§ EXERCISE DETAILS
In the records below, some lines hold the word "according". Copy each of those lines.

§ Dataset items
....
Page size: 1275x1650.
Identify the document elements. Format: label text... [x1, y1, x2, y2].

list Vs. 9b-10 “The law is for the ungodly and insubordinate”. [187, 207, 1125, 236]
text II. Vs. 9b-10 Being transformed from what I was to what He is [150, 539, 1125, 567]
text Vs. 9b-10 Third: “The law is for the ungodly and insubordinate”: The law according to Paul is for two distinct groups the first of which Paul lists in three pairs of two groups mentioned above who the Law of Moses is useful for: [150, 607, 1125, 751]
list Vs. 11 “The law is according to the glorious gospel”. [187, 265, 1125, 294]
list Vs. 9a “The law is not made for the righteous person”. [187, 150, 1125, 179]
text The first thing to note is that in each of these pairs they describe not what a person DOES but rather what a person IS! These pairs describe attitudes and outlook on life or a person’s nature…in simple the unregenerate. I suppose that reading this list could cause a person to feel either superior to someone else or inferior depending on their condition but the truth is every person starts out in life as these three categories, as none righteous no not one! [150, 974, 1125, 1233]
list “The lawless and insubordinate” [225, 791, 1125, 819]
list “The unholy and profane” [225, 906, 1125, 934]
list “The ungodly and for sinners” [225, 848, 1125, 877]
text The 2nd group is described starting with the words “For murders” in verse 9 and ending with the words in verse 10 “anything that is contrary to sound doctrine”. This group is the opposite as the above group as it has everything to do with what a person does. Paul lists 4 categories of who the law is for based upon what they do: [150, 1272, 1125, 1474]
....
§ SOLUTION
text Vs. 9b-10 Third: “The law is for the ungodly and insubordinate”: The law according to Paul is for two distinct groups the first of which Paul lists in three pairs of two groups mentioned above who the Law of Moses is useful for: [150, 607, 1125, 751]
list Vs. 11 “The law is according to the glorious gospel”. [187, 265, 1125, 294]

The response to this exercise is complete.